== INPUT DATA

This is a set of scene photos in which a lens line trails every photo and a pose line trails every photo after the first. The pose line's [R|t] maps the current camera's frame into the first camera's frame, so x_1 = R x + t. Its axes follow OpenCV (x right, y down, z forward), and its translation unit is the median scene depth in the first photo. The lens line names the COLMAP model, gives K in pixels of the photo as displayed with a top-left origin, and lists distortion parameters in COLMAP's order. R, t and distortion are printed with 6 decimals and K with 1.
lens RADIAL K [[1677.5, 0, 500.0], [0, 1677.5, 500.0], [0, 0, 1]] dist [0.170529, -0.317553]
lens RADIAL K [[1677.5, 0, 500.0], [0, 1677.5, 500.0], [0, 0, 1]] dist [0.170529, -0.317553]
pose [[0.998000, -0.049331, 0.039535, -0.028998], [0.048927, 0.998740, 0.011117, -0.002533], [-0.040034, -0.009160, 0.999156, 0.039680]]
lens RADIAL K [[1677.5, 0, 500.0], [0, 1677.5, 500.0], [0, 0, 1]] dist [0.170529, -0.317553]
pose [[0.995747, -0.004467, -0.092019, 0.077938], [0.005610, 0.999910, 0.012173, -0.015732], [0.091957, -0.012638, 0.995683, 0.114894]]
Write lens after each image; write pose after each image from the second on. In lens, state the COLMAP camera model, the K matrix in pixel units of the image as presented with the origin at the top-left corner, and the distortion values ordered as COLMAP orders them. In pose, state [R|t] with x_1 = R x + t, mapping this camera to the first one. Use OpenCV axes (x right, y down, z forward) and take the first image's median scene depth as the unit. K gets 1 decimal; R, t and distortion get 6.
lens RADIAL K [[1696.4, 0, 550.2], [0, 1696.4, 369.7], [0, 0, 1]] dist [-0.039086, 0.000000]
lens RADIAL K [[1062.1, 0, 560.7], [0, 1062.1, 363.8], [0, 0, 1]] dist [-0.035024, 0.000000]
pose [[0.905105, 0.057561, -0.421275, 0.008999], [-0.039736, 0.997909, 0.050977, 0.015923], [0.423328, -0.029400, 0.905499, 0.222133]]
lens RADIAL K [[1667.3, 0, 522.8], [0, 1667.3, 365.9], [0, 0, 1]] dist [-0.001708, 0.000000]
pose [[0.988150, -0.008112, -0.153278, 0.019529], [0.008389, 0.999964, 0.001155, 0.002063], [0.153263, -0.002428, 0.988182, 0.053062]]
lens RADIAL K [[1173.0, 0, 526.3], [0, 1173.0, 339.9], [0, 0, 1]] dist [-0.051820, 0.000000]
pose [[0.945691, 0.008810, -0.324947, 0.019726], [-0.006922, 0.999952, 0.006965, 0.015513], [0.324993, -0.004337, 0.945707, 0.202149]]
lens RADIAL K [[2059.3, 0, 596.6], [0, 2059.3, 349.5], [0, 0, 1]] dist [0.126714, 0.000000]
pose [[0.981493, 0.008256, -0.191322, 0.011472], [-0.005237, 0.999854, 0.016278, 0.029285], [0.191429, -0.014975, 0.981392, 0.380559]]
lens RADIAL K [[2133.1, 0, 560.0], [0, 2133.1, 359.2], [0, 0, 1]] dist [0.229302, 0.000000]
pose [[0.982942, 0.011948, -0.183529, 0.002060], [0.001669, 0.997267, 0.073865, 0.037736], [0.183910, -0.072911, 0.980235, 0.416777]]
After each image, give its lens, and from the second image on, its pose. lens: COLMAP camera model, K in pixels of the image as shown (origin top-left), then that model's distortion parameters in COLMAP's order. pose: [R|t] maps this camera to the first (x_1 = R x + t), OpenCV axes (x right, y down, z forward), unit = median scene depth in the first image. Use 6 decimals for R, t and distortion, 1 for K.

====

Your task is to set down all of the entries exactly as they appear.

This is a set of scene photos in which a lens line trails every photo and a pose line trails every photo after the first. The pose line's [R|t] maps the current camera's frame into the first camera's frame, so x_1 = R x + t. Its axes follow OpenCV (x right, y down, z forward), and its translation unit is the median scene depth in the first photo. The lens line names the COLMAP model, gives K in pixels of the photo as displayed with a top-left origin, and lists distortion parameters in COLMAP's order. R, t and distortion are printed with 6 decimals and K with 1.
lens RADIAL K [[1677.5, 0, 500.0], [0, 1677.5, 500.0], [0, 0, 1]] dist [0.170529, -0.317553]
lens RADIAL K [[1677.5, 0, 500.0], [0, 1677.5, 500.0], [0, 0, 1]] dist [0.170529, -0.317553]
pose [[0.998000, -0.049331, 0.039535, -0.028998], [0.048927, 0.998740, 0.011117, -0.002533], [-0.040034, -0.009160, 0.999156, 0.039680]]
lens RADIAL K [[1677.5, 0, 500.0], [0, 1677.5, 500.0], [0, 0, 1]] dist [0.170529, -0.317553]
pose [[0.995747, -0.004467, -0.092019, 0.077938], [0.005610, 0.999910, 0.012173, -0.015732], [0.091957, -0.012638, 0.995683, 0.114894]]
Write lens after each image; write pose after each image from the second on. In lens, state the COLMAP camera model, the K matrix in pixel units of the image as presented with the origin at the top-left corner, and the distortion values ordered as COLMAP orders them. In pose, state [R|t] with x_1 = R x + t, mapping this camera to the first one. Use OpenCV axes (x right, y down, z forward) and take the first image's median scene depth as the unit. K gets 1 decimal; R, t and distortion get 6.
lens RADIAL K [[1696.4, 0, 550.2], [0, 1696.4, 369.7], [0, 0, 1]] dist [-0.039086, 0.000000]
lens RADIAL K [[1062.1, 0, 560.7], [0, 1062.1, 363.8], [0, 0, 1]] dist [-0.035024, 0.000000]
pose [[0.905105, 0.057561, -0.421275, 0.008999], [-0.039736, 0.997909, 0.050977, 0.015923], [0.423328, -0.029400, 0.905499, 0.222133]]
lens RADIAL K [[1667.3, 0, 522.8], [0, 1667.3, 365.9], [0, 0, 1]] dist [-0.001708, 0.000000]
pose [[0.988150, -0.008112, -0.153278, 0.019529], [0.008389, 0.999964, 0.001155, 0.002063], [0.153263, -0.002428, 0.988182, 0.053062]]
lens RADIAL K [[1173.0, 0, 526.3], [0, 1173.0, 339.9], [0, 0, 1]] dist [-0.051820, 0.000000]
pose [[0.945691, 0.008810, -0.324947, 0.019726], [-0.006922, 0.999952, 0.006965, 0.015513], [0.324993, -0.004337, 0.945707, 0.202149]]
lens RADIAL K [[2059.3, 0, 596.6], [0, 2059.3, 349.5], [0, 0, 1]] dist [0.126714, 0.000000]
pose [[0.981493, 0.008256, -0.191322, 0.011472], [-0.005237, 0.999854, 0.016278, 0.029285], [0.191429, -0.014975, 0.981392, 0.380559]]
lens RADIAL K [[2133.1, 0, 560.0], [0, 2133.1, 359.2], [0, 0, 1]] dist [0.229302, 0.000000]
pose [[0.982942, 0.011948, -0.183529, 0.002060], [0.001669, 0.997267, 0.073865, 0.037736], [0.183910, -0.072911, 0.980235, 0.416777]]
After each image, give its lens, and from the second image on, its pose. lens: COLMAP camera model, K in pixels of the image as shown (origin top-left), then that model's distortion parameters in COLMAP's order. pose: [R|t] maps this camera to the first (x_1 = R x + t), OpenCV axes (x right, y down, z forward), unit = median scene depth in the first image. Use 6 decimals for R, t and distortion, 1 for K.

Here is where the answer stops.